▸ Consigne:
Recopiez mot pour mot le passage de l'extrait sur le prieuré qui commence à « Les émaux qui » et se termine à « est d’obédience bénédictine. ».
=== Extrait du document ===
En 1050, pour honorer la mémoire du saint, Robert de Saint Martial, un seigneur local, fit don à l’Abbaye Saint-Vincent du Mans d’un domaine de 37 hectares où fut fondé un prieuré à vocation agricole. Au XVIème siècle, Alexandre de Langlée fit restaurer le vieux prieuré (certainement en pans de bois) ainsi que le pont sur la Sarthe. Jusqu’à la Révolution il sera géré par un Prieur ; puis il fut vendu comme bien national en 1791. En 1907, la dernière propriétaire légua l’ensemble à la commune de Saint-Marceau après avoir fait construire le clocher. Aujourd’hui restauré, il est un centre d’animations culturelles.
Le Prieuré se présente dans le pur style architectural des manoirs sarthois. Le logis construit sur deux étages et ses bâtiments annexes enserrent une vaste cour ; sur la façade ouest, dominant la Sarthe, une tour hexagonale, couverte en châtaignier, construite hors d’œuvre, abrite un escalier en pierre de forme hélicoïdale ; elle constituait un excellent point d’observation et rappelle le caractère du site installé sur les hauteurs.
La chapelle prieurale est vouée à la mémoire de saint Julien ; c’est un édifice composé d’une simple nef terminée par un chœur à cinq pans, décoré de peintures murales du XIXème ; l’autel est aussi du XIXème ; par contre les deux petits autels de la nef sont du XVIème. Le grand intérêt de la chapelle s’exprime à travers les six vitraux qui ornent ses baies et les trois plaques émaillées du XVIème.
Les vitraux nous offrent la seule iconographie complète qui relate l’histoire de Julien de son arrivée au Mans jusqu’au transfert de ses reliques dans la cathédrale.
Toutes ces scènes sont encadrées par une architecture aux pilastres et aux rinceaux raffinés ; fenêtre dans la fenêtre, ces vitraux répondent aux nouveaux moyens de représentation issus de la Renaissance italienne.
A l’image de la peinture, les sujets de ces scènes fixent, dans une unité de temps, de lieu et d’action, des moments que l’usage combiné de la perspective et du jeu d’ombre et de lumière rend assez réalistes.
Les émaux qui ornent la chasse du maître autel, constitués de trois plaques de cuivre peints, datent de 1567. Leur qualité extrême prouve qu’ils sont issus des meilleurs ateliers limousins.
L’émail de gauche représente une crucifixion «terrestre» : c’est un Christ mort, les yeux fermés, le corps affaissé qui est en croix; il s’agit ici d’émouvoir les fidèles par le spectacle de ses souffrances. La Vierge Marie, saint Jean et Madeleine l’entourent suivant l’iconographie traditionnelle; un ciel d’orage dramatise la scène; un moine agenouillé, saint Benoît, rappelle que ce prieuré est d’obédience bénédictine.
=== Données à analyser ===
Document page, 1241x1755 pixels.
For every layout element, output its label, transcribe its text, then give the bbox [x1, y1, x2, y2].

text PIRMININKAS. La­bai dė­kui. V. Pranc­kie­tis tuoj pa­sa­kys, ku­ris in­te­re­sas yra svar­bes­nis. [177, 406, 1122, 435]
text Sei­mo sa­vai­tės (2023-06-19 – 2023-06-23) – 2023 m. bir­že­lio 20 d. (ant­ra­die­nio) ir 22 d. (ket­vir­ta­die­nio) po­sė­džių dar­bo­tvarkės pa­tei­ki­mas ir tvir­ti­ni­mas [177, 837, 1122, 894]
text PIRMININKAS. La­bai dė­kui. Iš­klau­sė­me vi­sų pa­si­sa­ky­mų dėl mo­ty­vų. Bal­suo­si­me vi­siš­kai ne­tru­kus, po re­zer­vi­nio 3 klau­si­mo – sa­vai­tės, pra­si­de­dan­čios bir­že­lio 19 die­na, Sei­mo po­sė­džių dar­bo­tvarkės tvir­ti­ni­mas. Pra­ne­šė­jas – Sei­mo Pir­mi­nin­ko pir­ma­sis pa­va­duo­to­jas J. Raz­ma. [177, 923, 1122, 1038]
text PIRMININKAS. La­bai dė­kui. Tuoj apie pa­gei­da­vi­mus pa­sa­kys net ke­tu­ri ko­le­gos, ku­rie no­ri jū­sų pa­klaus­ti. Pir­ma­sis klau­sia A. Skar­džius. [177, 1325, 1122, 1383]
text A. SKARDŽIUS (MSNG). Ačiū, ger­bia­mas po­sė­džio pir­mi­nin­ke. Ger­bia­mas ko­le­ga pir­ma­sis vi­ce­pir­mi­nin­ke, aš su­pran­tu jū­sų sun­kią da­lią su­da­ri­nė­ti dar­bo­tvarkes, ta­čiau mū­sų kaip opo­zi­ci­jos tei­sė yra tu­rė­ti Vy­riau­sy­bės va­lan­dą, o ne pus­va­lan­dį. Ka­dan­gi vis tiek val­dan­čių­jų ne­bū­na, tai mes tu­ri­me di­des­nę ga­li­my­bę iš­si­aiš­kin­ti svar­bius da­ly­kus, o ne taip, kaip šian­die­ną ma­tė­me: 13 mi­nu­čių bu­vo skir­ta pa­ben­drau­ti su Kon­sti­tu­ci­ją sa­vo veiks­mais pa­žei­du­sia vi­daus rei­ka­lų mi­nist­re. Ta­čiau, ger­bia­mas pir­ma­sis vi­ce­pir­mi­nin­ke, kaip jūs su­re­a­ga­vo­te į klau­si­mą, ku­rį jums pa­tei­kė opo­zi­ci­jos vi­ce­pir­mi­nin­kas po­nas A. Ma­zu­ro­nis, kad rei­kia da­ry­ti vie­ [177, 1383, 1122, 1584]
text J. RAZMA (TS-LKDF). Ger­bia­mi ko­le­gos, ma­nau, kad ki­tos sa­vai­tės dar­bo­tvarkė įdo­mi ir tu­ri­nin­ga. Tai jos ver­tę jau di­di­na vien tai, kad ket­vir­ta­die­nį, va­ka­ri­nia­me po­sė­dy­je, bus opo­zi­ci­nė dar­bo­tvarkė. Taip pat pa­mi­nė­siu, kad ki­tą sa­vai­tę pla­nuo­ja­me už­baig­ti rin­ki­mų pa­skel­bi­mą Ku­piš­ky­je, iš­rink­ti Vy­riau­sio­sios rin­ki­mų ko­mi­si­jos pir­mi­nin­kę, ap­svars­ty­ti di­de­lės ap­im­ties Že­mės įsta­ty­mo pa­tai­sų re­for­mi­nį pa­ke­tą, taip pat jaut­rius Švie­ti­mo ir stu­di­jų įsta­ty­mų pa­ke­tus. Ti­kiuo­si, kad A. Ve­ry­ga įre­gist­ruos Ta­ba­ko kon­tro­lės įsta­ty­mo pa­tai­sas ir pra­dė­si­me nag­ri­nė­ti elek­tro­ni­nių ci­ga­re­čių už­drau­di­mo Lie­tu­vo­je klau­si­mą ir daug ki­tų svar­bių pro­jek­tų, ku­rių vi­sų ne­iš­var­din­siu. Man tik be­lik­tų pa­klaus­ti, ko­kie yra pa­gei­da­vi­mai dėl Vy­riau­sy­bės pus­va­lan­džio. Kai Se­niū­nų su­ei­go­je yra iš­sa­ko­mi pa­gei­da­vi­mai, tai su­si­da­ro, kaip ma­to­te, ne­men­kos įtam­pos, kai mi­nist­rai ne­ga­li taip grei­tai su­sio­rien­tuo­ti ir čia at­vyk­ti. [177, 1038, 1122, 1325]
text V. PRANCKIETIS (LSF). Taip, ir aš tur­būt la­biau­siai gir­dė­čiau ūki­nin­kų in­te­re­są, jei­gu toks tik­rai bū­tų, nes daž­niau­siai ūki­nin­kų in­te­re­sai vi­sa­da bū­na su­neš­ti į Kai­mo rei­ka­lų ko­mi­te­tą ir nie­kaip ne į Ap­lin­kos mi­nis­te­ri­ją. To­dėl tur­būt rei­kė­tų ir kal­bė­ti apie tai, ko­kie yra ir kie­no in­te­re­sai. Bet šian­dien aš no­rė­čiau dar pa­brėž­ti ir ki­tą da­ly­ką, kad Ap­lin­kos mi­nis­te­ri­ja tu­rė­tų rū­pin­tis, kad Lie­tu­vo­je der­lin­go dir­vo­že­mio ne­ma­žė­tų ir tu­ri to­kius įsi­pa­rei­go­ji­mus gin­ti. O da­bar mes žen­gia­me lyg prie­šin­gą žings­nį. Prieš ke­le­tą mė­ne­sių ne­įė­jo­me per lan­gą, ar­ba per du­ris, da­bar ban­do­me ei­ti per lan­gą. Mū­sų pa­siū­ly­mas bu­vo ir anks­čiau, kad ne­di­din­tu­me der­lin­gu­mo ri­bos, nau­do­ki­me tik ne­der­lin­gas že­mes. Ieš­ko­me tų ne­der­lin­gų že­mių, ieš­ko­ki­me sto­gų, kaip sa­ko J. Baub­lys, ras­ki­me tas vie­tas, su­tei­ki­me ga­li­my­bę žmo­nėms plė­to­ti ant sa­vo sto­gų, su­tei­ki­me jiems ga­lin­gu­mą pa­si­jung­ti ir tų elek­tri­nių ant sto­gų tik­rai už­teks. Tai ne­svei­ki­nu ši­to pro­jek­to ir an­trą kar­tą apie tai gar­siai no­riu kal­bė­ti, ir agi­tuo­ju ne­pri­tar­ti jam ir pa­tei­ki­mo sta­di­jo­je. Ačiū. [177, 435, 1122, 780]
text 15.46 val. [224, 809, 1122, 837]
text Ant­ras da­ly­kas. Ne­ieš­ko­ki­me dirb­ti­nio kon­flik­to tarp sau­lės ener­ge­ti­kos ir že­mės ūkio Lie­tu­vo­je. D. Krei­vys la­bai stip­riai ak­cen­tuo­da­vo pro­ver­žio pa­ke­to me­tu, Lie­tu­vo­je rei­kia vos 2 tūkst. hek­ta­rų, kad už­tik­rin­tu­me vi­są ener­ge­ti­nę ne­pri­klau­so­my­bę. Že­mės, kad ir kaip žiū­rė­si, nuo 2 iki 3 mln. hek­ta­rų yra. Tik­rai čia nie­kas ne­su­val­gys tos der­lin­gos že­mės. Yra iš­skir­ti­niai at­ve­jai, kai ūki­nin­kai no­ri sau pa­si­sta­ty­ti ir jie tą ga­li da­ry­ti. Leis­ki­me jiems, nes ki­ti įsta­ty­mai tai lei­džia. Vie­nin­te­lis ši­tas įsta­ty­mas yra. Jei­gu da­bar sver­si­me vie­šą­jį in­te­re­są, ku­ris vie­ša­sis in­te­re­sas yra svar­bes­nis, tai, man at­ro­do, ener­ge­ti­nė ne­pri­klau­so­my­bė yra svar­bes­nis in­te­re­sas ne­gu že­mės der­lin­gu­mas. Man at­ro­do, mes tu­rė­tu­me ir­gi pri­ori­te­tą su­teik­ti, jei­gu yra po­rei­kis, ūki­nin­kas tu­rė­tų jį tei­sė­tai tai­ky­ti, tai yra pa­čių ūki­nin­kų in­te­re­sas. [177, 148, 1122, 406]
===
▸ Réponse rédigée:
Les émaux qui ornent la chasse du maître autel, constitués de trois plaques de cuivre peints, datent de 1567. Leur qualité extrême prouve qu’ils sont issus des meilleurs ateliers limousins.
L’émail de gauche représente une crucifixion «terrestre» : c’est un Christ mort, les yeux fermés, le corps affaissé qui est en croix; il s’agit ici d’émouvoir les fidèles par le spectacle de ses souffrances. La Vierge Marie, saint Jean et Madeleine l’entourent suivant l’iconographie traditionnelle; un ciel d’orage dramatise la scène; un moine agenouillé, saint Benoît, rappelle que ce prieuré est d’obédience bénédictine.